Woman has a mission to give life. The Life which is to be born of Mary comes without the spark of love of a human spouse, but with the Flame of Love of the Holy Spirit. There can be no birth without love; but the meaning of the Virgin Birth is Divine Love acting without benefit of the flesh. As a result, He Whom the Heavens could not contain she now contains within herself. This was the beginning of the Propagation of the Faith in Christ Jesus Our Lord, for in Her Virgin body is celebrated, as in a new Eden, the nuptials of God and man.

Because in this one Woman, Virginity and Motherhood are united, it must be that God willed to show how both are necessary for the world. What are separated in other creatures are united in her. The Mother is the protectress of the Virgin, and the Virgin is the inspiration of motherhood. Without mothers, there would be no virgins in the next generation; without the virgins, mothers would forget the sublime ideal that lies beyond the flesh. They complement one another, like the sun and the rain. Without the sun there would be no clouds, and without the clouds there would be no rain. The clouds, like mothers, surrender something in fecundating the earth; but the sun, like a virgin, recoups and recovers that loss by drawing the gentle drops back again into heaven. How beautiful to think that He Who is generated without a mother in Heaven is now born without a father on earth! Can we imagine a little bird building the very nest in which it is to be hatched? It is clearly impossible, because the bird would have to exist before it could build its own nest. But that is what happened, in a sense, with God, when He chose Mary as His Mother: He thought of Her from all eternity --- He made His Mother as the very nest from which He would be born.
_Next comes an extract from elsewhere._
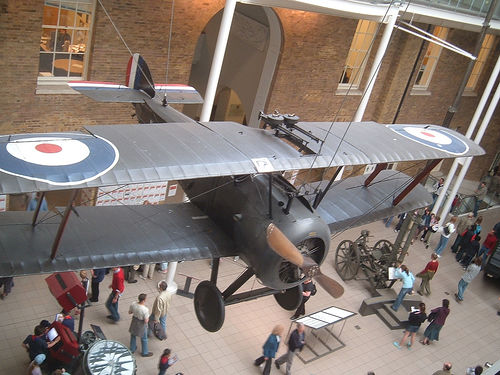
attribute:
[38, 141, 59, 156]
dots — red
We have often heard friends and relatives say of a child: "You look like your father," or, "You look like your mother." Or, "You get your blue eyes from your mother's side," or "You get your smartness from your father's side." Well, Our Lord had no earthly father's side. Where did Our Lord get His beautiful face, His strong Body, His clean Blood, His sensitive mouth, His delicate fingers? He got them from His mother's side. Where did He get His Divinity, His Divine Mind that knows all things even our most secret thoughts, and His Divine Power over life and death? He got these from His Heavenly Father's side. It is a terrible thing for men not to know their father, but it is even more terrible not to know their Heavenly Mother. And the greatest compliment that can be paid to a true Christian is: "You took after your Father's side in grace, but in your humanity, you took after your Mother's side."